No one in New York is walking around saying “I don’t believe it” or “That’s not the Andrew I know.” It’s apparently the Andrew Cuomo a lot of people knew.
And no one in New York can see how Mr. Cuomo survives all this, even as no one can figure out how he’ll leave. He could resign, but no one who’s known him in the past thinks that possible. The book he wrote during the pandemic has a subtheme and it’s how losing all power and standing when he lost his party’s nomination for governor in 2002 was the great trauma of his life, and winning his career in politics back in 2006, when he was elected attorney general, restored meaning to his life. He literally lives in the governor’s mansion. It’s his only home.
That leaves impeachment. All who will vote on that question know this: if Mr. Cuomo is impeached, Lt. Gov. Kathy Hochul will become governor. She is a career politician from Western New York who is usually assumed, based on history and temperament, to be a moderate Democrat. If she becomes governor—the first woman in New York history—she would garner great initial good will and could become popular. This might thwart the ambitions of her party’s powerful progressives. Maybe they’ll figure that once she’s installed they can rough her up and let her know who’s boss; maybe they’ll find her unexpectedly pliant. But that’s chancy. Republicans don’t want a potentially popular Democrat either: They want to win in 2022. Both sides would benefit from a weakened, suppurating Gov. Cuomo, not a vibrant moderate who might play well on Long Island.
It would be interesting to know who’s talking to Ms. Hochul right now, and what’s being said.
Still, the Legislature’s hand might be forced by events. Circumstances now are different from when the scandals first broke. The attorney general’s report was grimly particular and distilled stray charges into one compelling narrative. The allegation that Mr. Cuomo brought a cop, a state trooper, into his net and abused her startled people and changed their sense of the story. The old civil-rights establishment that kept Mr. Cuomo afloat in the spring looks to be fracturing. And early polling is bad. An overnight Marist survey this week showed 63% of registered voters saying they want him to resign. When the scandal first broke, the public backed the governor.
His strategy since the beginning has been to delay, delay, let the steam come out. That may still be his strategy, and that of some legislators currently acting out their disapproval of him.

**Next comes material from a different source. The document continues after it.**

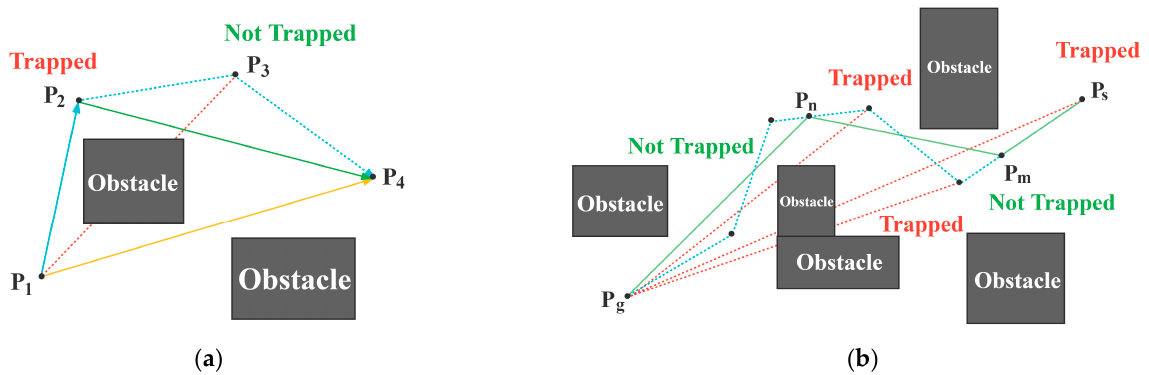
Figure 2. ( a ) Schematic diagram of local optimum; and ( b ) strategies for removing redundant turning points.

Here’s my thought when I finished the report. As America becomes stranger and our culture becomes stranger, our politicians become stranger. As their power increases (I can close a whole state down; I can close a country!) so do the stakes.
When parties and primary voters pick their candidates this year they will judge them in terms of various categories: likability, local support, money and the ability to raise it, stances on issues. People now have to include explicitly another category, an important, baseline question: Is the candidate fully sane? Is the candidate the kind who will be destabilized or further destabilized by the acquisition of new power? Does he push people around?
If your candidate does, take the other one.